Recorded data: Begin
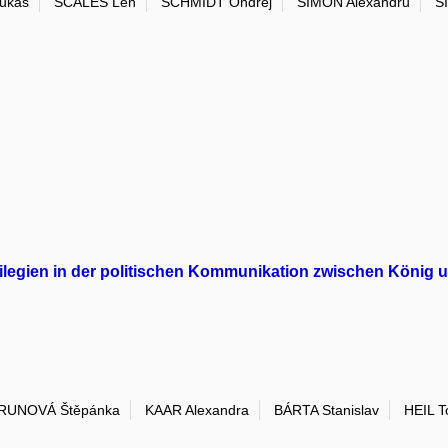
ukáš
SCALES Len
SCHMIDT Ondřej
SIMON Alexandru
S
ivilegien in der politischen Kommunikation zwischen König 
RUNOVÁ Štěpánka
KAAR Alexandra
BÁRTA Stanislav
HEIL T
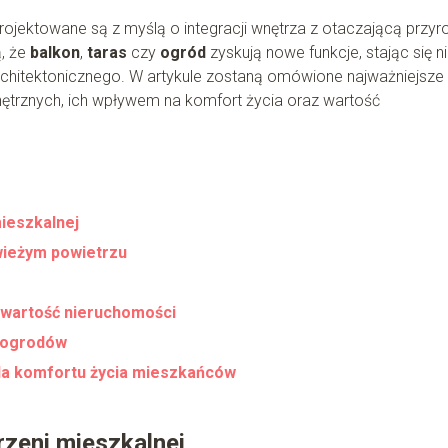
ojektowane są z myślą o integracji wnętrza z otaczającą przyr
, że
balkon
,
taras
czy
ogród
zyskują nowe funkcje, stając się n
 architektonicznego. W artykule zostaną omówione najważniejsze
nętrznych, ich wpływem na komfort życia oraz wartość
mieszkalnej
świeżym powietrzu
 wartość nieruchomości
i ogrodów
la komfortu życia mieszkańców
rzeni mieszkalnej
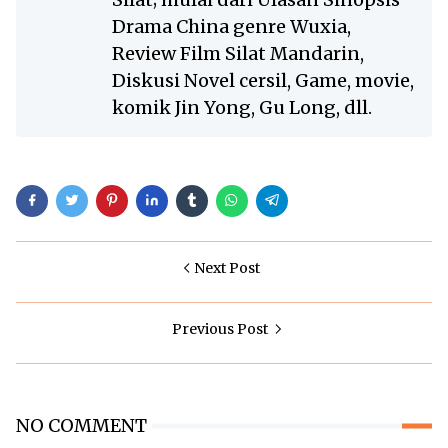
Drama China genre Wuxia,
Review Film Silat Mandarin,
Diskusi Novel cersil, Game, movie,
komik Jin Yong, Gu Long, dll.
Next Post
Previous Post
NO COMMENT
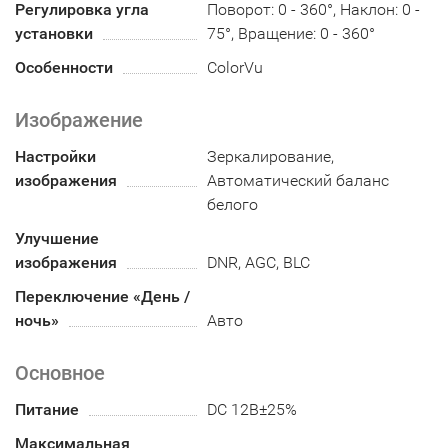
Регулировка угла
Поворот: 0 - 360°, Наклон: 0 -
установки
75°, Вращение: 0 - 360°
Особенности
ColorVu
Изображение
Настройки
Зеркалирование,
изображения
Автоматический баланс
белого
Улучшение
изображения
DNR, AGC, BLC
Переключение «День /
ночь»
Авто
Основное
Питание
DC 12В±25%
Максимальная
Recorded data: End
Recorded data: Begin
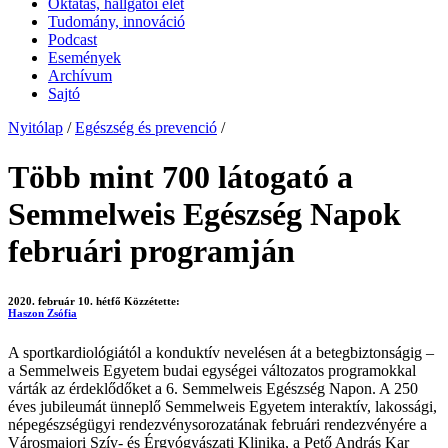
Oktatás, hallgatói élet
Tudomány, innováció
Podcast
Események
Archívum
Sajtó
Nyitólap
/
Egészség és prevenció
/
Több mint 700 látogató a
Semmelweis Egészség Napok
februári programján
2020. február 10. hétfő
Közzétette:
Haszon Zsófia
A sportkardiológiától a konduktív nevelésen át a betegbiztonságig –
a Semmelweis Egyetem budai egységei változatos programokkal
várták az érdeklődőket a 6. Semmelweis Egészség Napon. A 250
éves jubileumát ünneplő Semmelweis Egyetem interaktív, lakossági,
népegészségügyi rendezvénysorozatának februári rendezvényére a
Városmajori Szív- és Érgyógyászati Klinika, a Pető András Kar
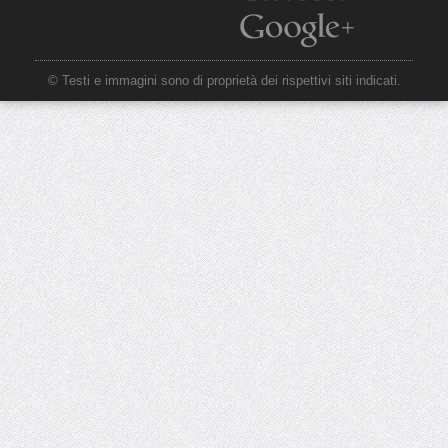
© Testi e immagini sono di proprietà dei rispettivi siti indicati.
Recorded data: End
Please format the stretch of the items above from the line containing "Oktatás, hallgatói élet" through the line containing "rispettivi siti indicati." as a JSON list of strings, with one string per line and blank lines dropped. Leave the pictures out of the answer.

#### Task solution
[
  "Oktatás, hallgatói élet",
  "Tudomány, innováció",
  "Podcast",
  "Események",
  "Archívum",
  "Sajtó",
  "Nyitólap",
  "/",
  "Egészség és prevenció",
  "/",
  "Több mint 700 látogató a",
  "Semmelweis Egészség Napok",
  "februári programján",
  "2020. február 10. hétfő",
  "Közzétette:",
  "Haszon Zsófia",
  "A sportkardiológiától a konduktív nevelésen át a betegbiztonságig –",
  "a Semmelweis Egyetem budai egységei változatos programokkal",
  "várták az érdeklődőket a 6. Semmelweis Egészség Napon. A 250",
  "éves jubileumát ünneplő Semmelweis Egyetem interaktív, lakossági,",
  "népegészségügyi rendezvénysorozatának februári rendezvényére a",
  "Városmajori Szív- és Érgyógyászati Klinika, a Pető András Kar",
  "© Testi e immagini sono di proprietà dei rispettivi siti indicati."
]